O Crescimento dos Serviços de Streaming Gratuitos
Uma análise recente revela que o crescimento de serviços de streaming gratuitos, como o YouTube, está em ascensão, especialmente em um momento em que os preços dos serviços pagos começaram a disparar. Canais de grande audiência, como o podcast de Joe Rogan, têm contribuído significativamente para essa tendência de migração dos espectadores.
Os Preços Crescentes e o Impacto no Consumidor
Nos últimos anos, o custo dos serviços de streaming pago aumentou bastante. Com as pressões do mercado que priorizam o lucro em vez do crescimento de assinantes, assinar versões sem anúncios de oito grandes serviços de streaming nos EUA agora custa cerca de 122 dólares por mês, um aumento considerável desde os 83 dólares em maio de 2021. Serviços como Apple TV+ e a versão sem anúncios do Disney+ dobraram seus preços nesse período, e outros como o Peacock também estão aumentando suas taxas.
A Demanda por Alternativas Gratuitas
Com o aumento dos preços dos serviços pagos, a demanda por opções gratuitas tem crescido rapidamente. Desde que a Nielsen começou a relatar mensalmente o uso de streaming em maio de 2021, a participação de público do YouTube na TV conectada dos EUA saltou de 5,7% para 12,8% em junho. Outros streamers gratuitos, como Tubi e The Roku Channel, também mostraram aumentos significativos na audiência.
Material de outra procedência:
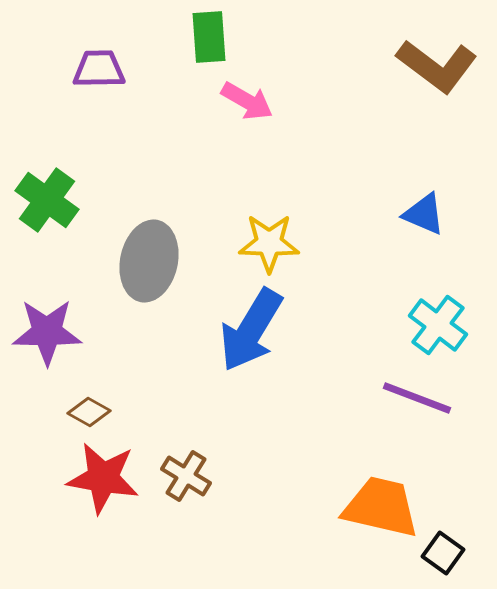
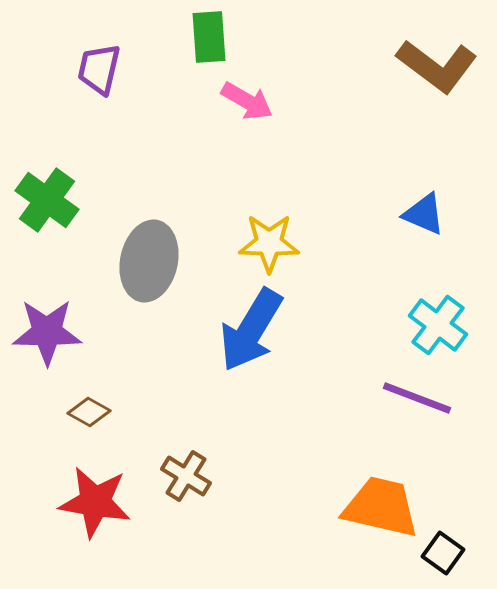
purple trapezoid: rotated 76 degrees counterclockwise
red star: moved 8 px left, 24 px down
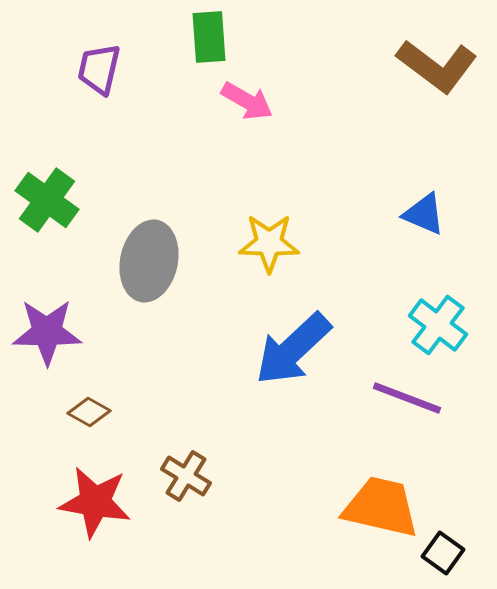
blue arrow: moved 42 px right, 19 px down; rotated 16 degrees clockwise
purple line: moved 10 px left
Canais Gratuitos e Seu Potencial de Crescimento
A popularidade crescente desses streamers gratuitos é surpreendente, com muitos consumidores dispostos a tolerar anúncios para evitar os altos custos dos serviços pagos. De acordo com Naveen Sarma, diretor da S&P Global Ratings, mesmo que os anúncios incomodem os jovens, muitos não se importam de vê-los enquanto navegam em segundos dispositivos.
Implicações para o Mercado de Streaming Pago
Atualmente, apesar da ascensão dos serviços gratuitos, os serviços pagos ainda não estão perdendo grande parte de sua base de espectadores. O analista da Wells Fargo, Steven Cahall, afirmou que enquanto há uma correlação entre o aumento dos preços e a ascensão dos serviços gratuitos, não há necessariamente uma relação de causa e efeito, sugerindo que muitos consumidores estão se afastando da TV a cabo, em vez de serviços pagos. Melissa Otto, da S&P Global Visible Alpha, complementa que não vê o YouTube realmente capturando o mercado dos serviços pagos, mas alerta que as empresas de mídia que buscam escalar seus negócios de assinatura precisam estar atentas a esses novos concorrentes.